## Task objective
Lay out the lines below as a JSON list of strings, one string per line with blank lines omitted. Begin at the first line and stop after the line that contains "CA1 и ES1 по умолчанию (на базе доменного".

## Stored data
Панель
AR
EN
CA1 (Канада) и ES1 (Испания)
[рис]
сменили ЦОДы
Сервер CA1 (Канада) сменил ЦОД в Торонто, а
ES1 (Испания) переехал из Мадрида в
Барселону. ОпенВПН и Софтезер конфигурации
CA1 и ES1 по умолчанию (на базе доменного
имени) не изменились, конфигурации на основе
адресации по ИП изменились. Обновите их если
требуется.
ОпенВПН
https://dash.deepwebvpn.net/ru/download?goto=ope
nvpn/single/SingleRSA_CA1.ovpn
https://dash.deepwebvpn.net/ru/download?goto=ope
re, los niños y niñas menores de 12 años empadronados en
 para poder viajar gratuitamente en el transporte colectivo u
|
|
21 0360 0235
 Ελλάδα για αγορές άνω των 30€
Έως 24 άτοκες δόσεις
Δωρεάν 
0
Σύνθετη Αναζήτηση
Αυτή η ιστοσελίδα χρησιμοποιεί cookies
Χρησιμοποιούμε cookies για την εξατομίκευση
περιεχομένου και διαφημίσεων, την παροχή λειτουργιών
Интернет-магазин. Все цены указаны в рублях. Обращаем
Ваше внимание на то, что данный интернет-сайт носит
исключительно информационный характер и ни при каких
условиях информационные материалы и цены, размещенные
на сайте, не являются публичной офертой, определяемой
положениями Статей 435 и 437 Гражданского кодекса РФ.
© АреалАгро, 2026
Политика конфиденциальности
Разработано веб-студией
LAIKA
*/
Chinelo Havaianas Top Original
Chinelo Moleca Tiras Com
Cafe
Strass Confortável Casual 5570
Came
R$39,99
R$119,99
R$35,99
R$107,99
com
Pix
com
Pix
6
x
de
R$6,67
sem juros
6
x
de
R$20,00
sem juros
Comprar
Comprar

## Response area
[
  "Панель",
  "AR",
  "EN",
  "CA1 (Канада) и ES1 (Испания)",
  "[рис]",
  "сменили ЦОДы",
  "Сервер CA1 (Канада) сменил ЦОД в Торонто, а",
  "ES1 (Испания) переехал из Мадрида в",
  "Барселону. ОпенВПН и Софтезер конфигурации",
  "CA1 и ES1 по умолчанию (на базе доменного"
]